My program seems to be correctly evaluating and incrementing for the head element but when it finishes greaterThan for that element the program returns false. I've tried researching and understanding lists and recursive calls in prolog but I've been hitting a wall. I'm not sure if it fails because you can't recursively run the increment relation or if there's some other issue with my list relation. Any clarification on how to tackle this issue and how prolog functions here would be helpful.


Solution

  • Lets start with your first code snippet:

    testHead(List).  
    testHead([H|T]) :-
        greaterThan(H,T,0),
        teastHead(T).
    

    You got the idea of recursion but I see four problems.

    First: there is only one attribute for testHead, which means (besides true and false) you get nothing back. So it should look more like this: testHead([H|T], L) ....

    Second: you need to know when to stop. This is normally the first line of a predicate. Yours states: anything matches. But it should say something like: if there is no element left, I can "return" an empty list. testHead([],[]).

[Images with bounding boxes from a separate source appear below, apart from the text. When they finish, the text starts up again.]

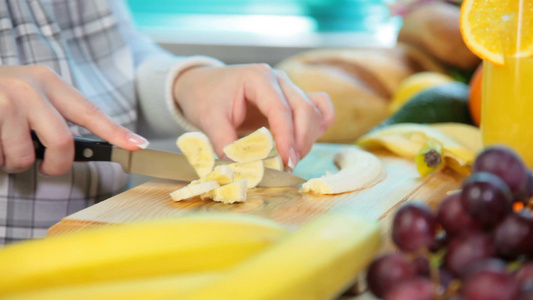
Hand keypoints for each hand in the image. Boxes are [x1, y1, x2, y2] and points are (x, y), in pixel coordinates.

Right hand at [0, 65, 148, 174]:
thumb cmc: (3, 94)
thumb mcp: (34, 94)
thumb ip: (59, 115)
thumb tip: (91, 146)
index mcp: (49, 82)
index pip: (89, 112)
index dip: (116, 132)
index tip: (137, 146)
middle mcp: (28, 88)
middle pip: (61, 142)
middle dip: (56, 165)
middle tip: (46, 166)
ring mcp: (3, 102)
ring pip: (23, 157)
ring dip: (15, 162)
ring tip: (6, 146)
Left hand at [173, 64, 334, 168]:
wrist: (203, 84)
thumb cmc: (205, 97)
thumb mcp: (208, 118)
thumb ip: (223, 142)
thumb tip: (239, 166)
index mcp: (258, 78)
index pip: (280, 108)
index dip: (286, 136)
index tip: (286, 161)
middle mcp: (279, 80)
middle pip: (304, 109)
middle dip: (300, 141)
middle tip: (288, 165)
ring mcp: (289, 88)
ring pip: (313, 112)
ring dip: (307, 139)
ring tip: (290, 160)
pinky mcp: (293, 99)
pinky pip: (319, 108)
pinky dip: (318, 126)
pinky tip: (304, 144)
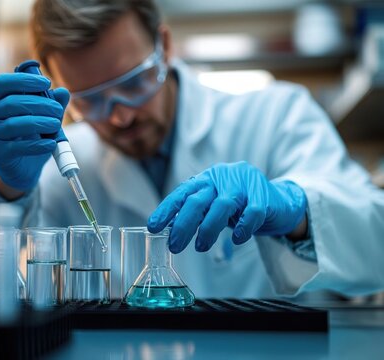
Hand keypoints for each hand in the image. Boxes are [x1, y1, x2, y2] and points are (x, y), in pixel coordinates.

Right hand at [0, 71, 69, 190]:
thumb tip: (63, 92)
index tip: (47, 83)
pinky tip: (51, 143)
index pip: (3, 83)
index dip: (24, 80)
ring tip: (56, 124)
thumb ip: (50, 103)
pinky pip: (18, 147)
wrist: (20, 167)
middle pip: (11, 103)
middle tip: (57, 109)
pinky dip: (37, 145)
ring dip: (39, 123)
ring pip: (14, 125)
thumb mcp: (40, 116)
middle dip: (39, 104)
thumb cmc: (28, 134)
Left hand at [147, 161, 306, 253]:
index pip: (182, 193)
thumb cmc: (240, 205)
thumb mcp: (213, 206)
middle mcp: (221, 177)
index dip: (166, 209)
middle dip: (183, 225)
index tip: (153, 226)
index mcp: (206, 179)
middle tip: (175, 245)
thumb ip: (195, 213)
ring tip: (201, 247)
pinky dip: (242, 228)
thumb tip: (171, 230)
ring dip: (208, 229)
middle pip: (197, 199)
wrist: (278, 201)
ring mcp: (243, 183)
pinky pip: (250, 213)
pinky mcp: (263, 194)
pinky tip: (236, 239)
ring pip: (221, 205)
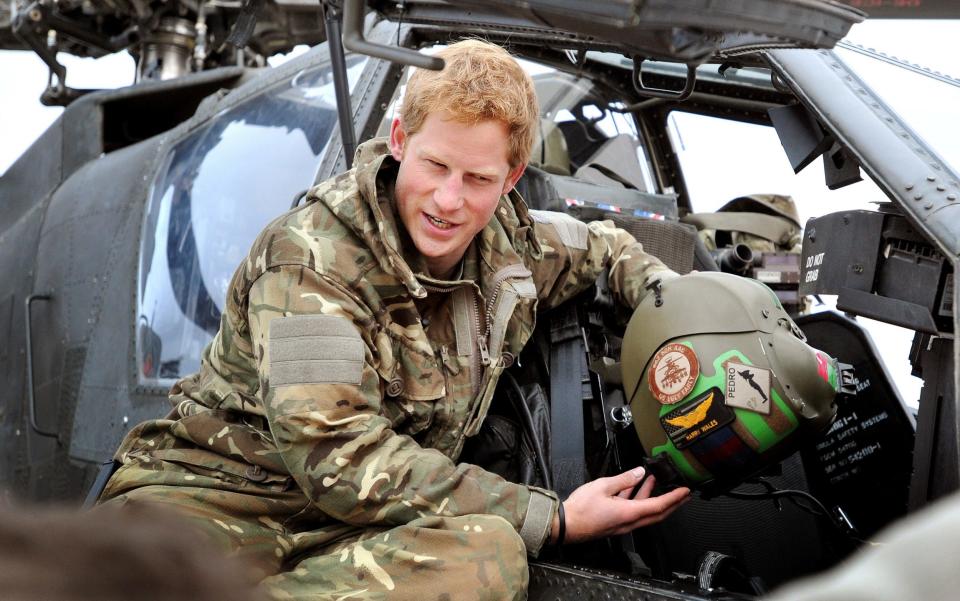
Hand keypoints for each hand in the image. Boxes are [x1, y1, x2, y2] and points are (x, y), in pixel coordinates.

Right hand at [553, 467, 689, 543]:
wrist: (565, 525)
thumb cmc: (581, 509)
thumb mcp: (603, 486)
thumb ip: (623, 479)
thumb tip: (638, 473)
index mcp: (629, 513)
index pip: (659, 506)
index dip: (674, 498)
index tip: (685, 492)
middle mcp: (629, 522)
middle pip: (657, 513)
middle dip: (672, 503)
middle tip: (683, 495)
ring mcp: (622, 524)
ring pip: (644, 511)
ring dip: (652, 496)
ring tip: (654, 481)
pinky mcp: (615, 522)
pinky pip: (632, 511)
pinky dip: (637, 499)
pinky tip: (633, 487)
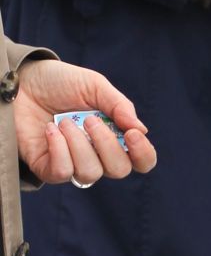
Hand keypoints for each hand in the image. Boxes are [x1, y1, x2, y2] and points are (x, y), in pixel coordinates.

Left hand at [14, 59, 156, 185]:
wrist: (22, 82)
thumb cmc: (60, 82)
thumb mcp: (94, 85)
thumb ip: (119, 105)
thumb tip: (141, 129)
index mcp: (115, 135)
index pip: (141, 160)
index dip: (143, 154)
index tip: (132, 134)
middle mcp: (97, 154)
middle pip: (119, 170)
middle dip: (106, 145)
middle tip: (89, 119)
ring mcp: (72, 163)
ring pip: (90, 173)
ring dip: (78, 144)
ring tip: (64, 122)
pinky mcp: (47, 167)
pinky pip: (62, 172)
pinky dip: (58, 149)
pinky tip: (50, 130)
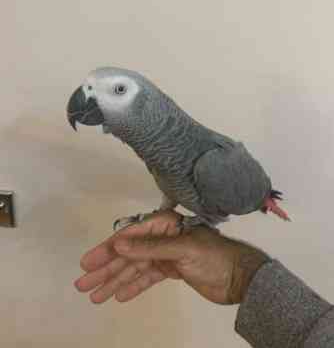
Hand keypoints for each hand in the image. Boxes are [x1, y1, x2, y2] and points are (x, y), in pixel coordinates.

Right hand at [75, 211, 269, 304]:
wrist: (240, 278)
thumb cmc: (214, 257)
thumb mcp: (183, 249)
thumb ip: (150, 248)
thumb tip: (118, 245)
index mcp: (165, 225)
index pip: (130, 236)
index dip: (108, 249)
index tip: (88, 262)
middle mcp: (162, 237)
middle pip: (128, 254)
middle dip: (106, 269)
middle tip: (83, 284)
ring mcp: (165, 255)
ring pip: (135, 268)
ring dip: (115, 281)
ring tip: (95, 295)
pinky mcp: (171, 270)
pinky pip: (147, 278)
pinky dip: (133, 286)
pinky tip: (119, 295)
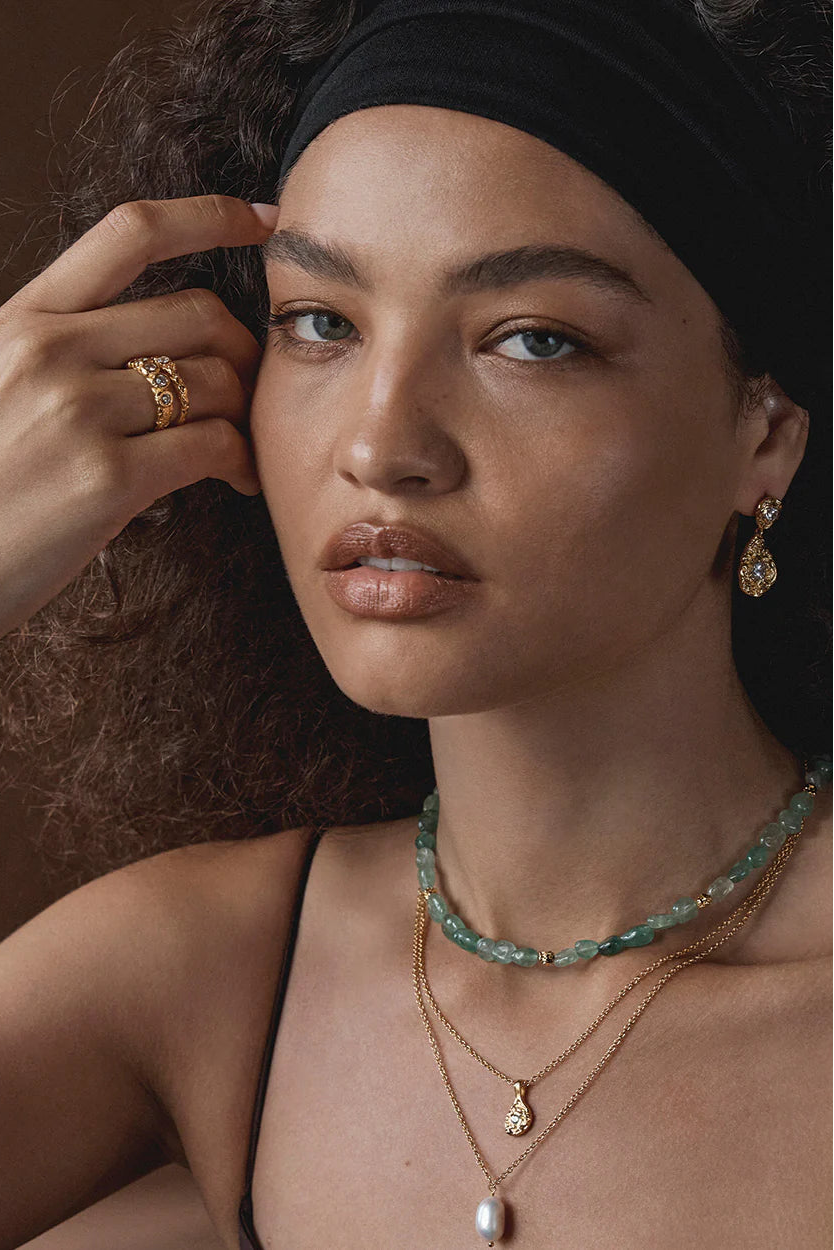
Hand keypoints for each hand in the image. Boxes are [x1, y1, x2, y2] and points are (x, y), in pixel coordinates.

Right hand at [0, 194, 278, 637]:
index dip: (210, 216)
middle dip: (245, 349)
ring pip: (216, 380)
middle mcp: (50, 349)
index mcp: (22, 319)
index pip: (130, 232)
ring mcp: (78, 411)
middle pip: (199, 313)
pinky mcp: (107, 477)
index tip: (263, 220)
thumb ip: (59, 352)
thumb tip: (146, 344)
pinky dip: (242, 461)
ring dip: (246, 413)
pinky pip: (215, 445)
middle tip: (248, 390)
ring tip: (237, 445)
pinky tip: (235, 479)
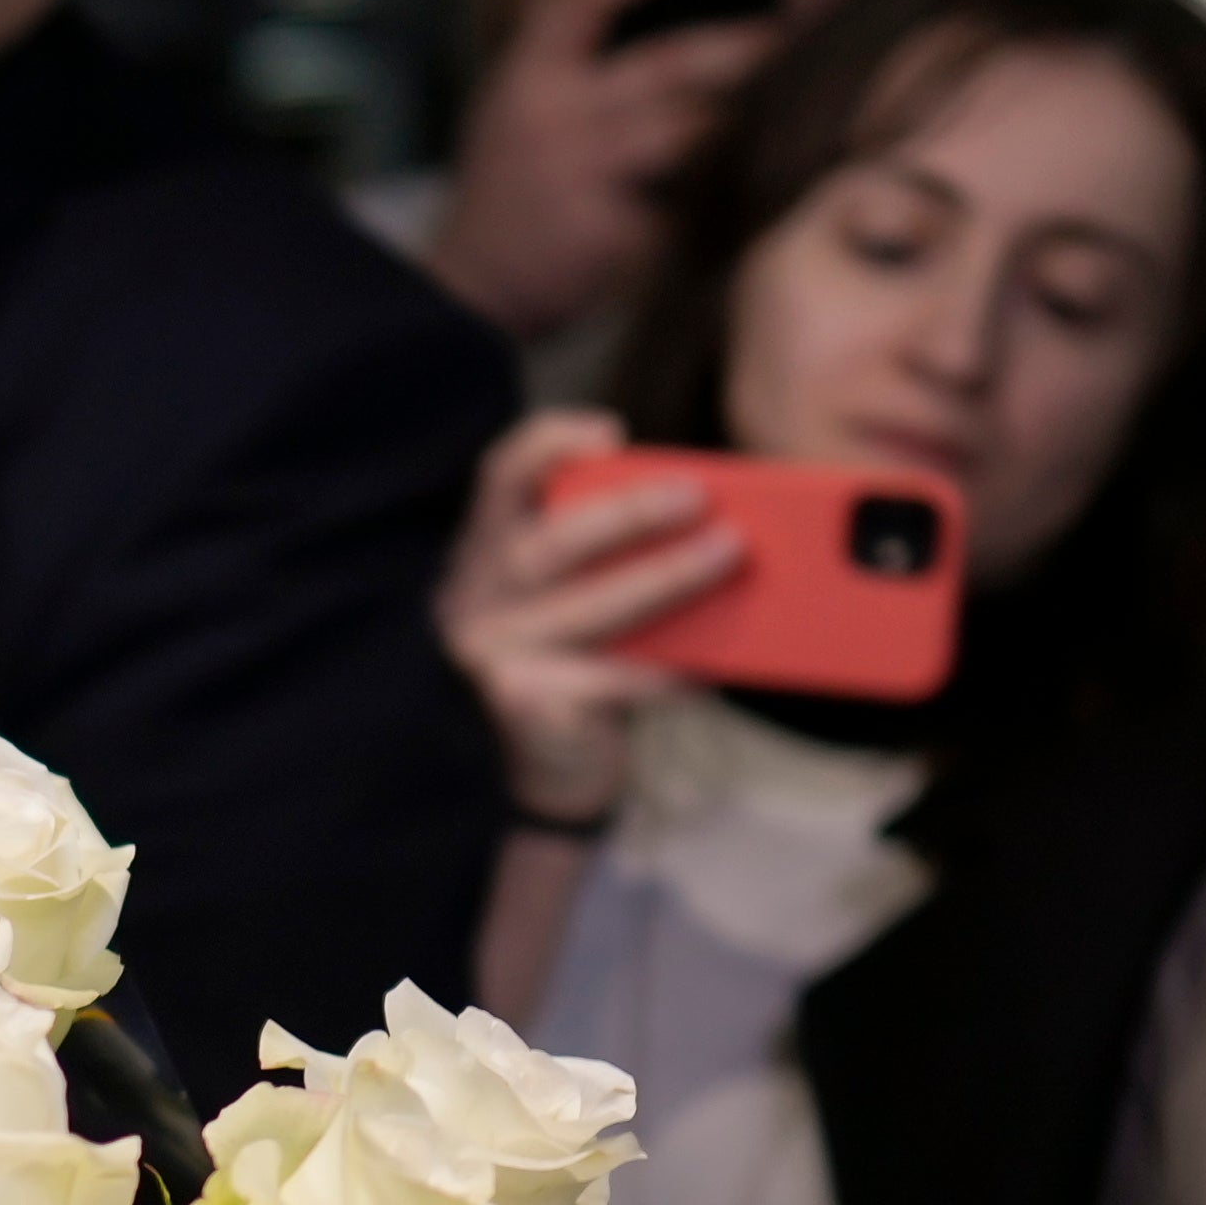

    Third: You call greaterThan(H,T,0) with the fixed value 0, which means you want to test if the "output" value is zero. Which is not the case, you want to count stuff. So put a variable here: N

    Fourth: If you have calculated a value N you have to forward it to the outputlist. Since you will get the list Nlist from your recursive call, you can create a new list with N as the head element and Nlist as the tail and "return" this new list.

    Conclusion:

    testHead([],[]).
    testHead([H|T],[N|Nlist]) :-
        greaterThan(H,T,N),
        testHead(T,Nlist).
    

    Sadly we can not test it yet, we have to have a look at greaterThan/3. Your snippet is the following:

    greaterThan(H,[X|T],C) :-
        H > X ->
        C2 is C+1,
        greaterThan(H,T,C2);
        greaterThan(H,T,C).
    

    And also here are some parts odd.

    First: You need to tell when to stop. Usually you stop with the empty list [] or if the list has only one element left [A]. If you are not interested in the content of A you use a "throw away variable" which starts with an underscore _. This results in: greaterThan(_,[],0). Which means: if my list is empty, there are 0 numbers greater in my list, no matter what the refence value was. Also since the order of rules matters you put this on top of your recursion rule.

    Second: You got the cases right, so if H is larger than the head X of the list do something, otherwise "ignore" X by just calling the same predicate without X. The problem appears in the something part: since the value of C2 is unificated before C you need to calculate C depending on C2 and not vice versa. C is C2+1 means: I know the value C2 from the recursion call and since H>X I want to add one to its value and "return" it.

    Third: You know the value of C2 just after asking greaterThan(H,T,C2), so put the C is C2+1 after it.

    Ok, now we got:

    greaterThan(_,[],0).
    greaterThan(H,[X|T],C) :-
        H > X ->
        greaterThan(H,T,C2),
        C is C2+1;
        greaterThan(H,T,C).
    
    testHead([],[]).
    testHead([H|T],[N|Nlist]) :-
        greaterThan(H,T,N),
        testHead(T,Nlist).
    

    Lets test it!

    ?- testHead( [7,2,4,3,6,9,8,10,12,5],L).
    L = [5, 0, 1, 0, 1, 2, 1, 1, 1, 0] ;
    false.
    

    Looks good besides that you don't want a list but a total number. Ok, here you go:

    testHead([],0).
    testHead([H|T],New) :-
        greaterThan(H,T,N),
        testHead(T,NN),
        New is NN+N.
    
    ?- testHead( [7,2,4,3,6,9,8,10,12,5],N).
    N = 12 ;
    false.
    

    Explanation: if your input list is empty, there is nothing to be done, "return" the neutral element for addition: 0.
    If your inputlist has a head element H, calculate the "greater as N remaining elements" through greaterThan(H,T,N). Assume your code works so you can call testHead(T,NN) for your tail list T and get the sum value NN. If both values N and NN are known, add them and state it as the "return".